Apply heat to your mustache while combing your hair into the shape you want to help it keep that shape naturally. And once your facial hair is almost dry, switch your blow dryer to its cool setting to help lock it in.

Then all you need to do is use your mustache wax to refine your hair into the perfect shape! If you don’t train your mustache hair, you’ll have to force it with mustache wax, resulting in a much more messy look.

Related: How to Train Your Facial Hair

Apply Mustache Wax

You don’t want to apply mustache wax when it’s at room temperature — unless you want clumps of it hanging out in your ‘stache. 
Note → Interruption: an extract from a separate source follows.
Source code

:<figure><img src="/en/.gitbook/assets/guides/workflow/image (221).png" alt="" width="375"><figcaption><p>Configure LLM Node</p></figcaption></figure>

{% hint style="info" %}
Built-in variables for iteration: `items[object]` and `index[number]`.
Instead, warm the mustache wax using your palms and fingers to soften it before spreading it through your facial hair. You can even warm it up with a blow dryer for an easier time!

Then, use a mustache comb or soft bristle brush to spread it evenly throughout your handlebar mustache.

Keep your handlebar looking its best with the right mustache care products!

Curl Your Mustache

Finally, it’s time to curl! Get a little more wax in your hand and use it to smooth out the ends of your mustache. You only need to apply a little pressure to get them to stay together. 

You might think that you need to twist the ends to get the handlebar style, but you don’t — doing so will make it look messy.

Then, all you have to do is curl your mustache into whatever shape you want!

Rock Your New Handlebar Mustache!

Before you leave, we have a few more handlebar mustache-growing tips for you!

  • Don’t shave near the corners of your mouth (you’ll be tempted, but resist!).
  • Use a beard wash regularly to keep your mustache hairs (and the skin underneath) clean and healthy.
  • Brush your ‘stache daily using a soft bristle brush.
  • Seriously, don’t skip the mustache-training step!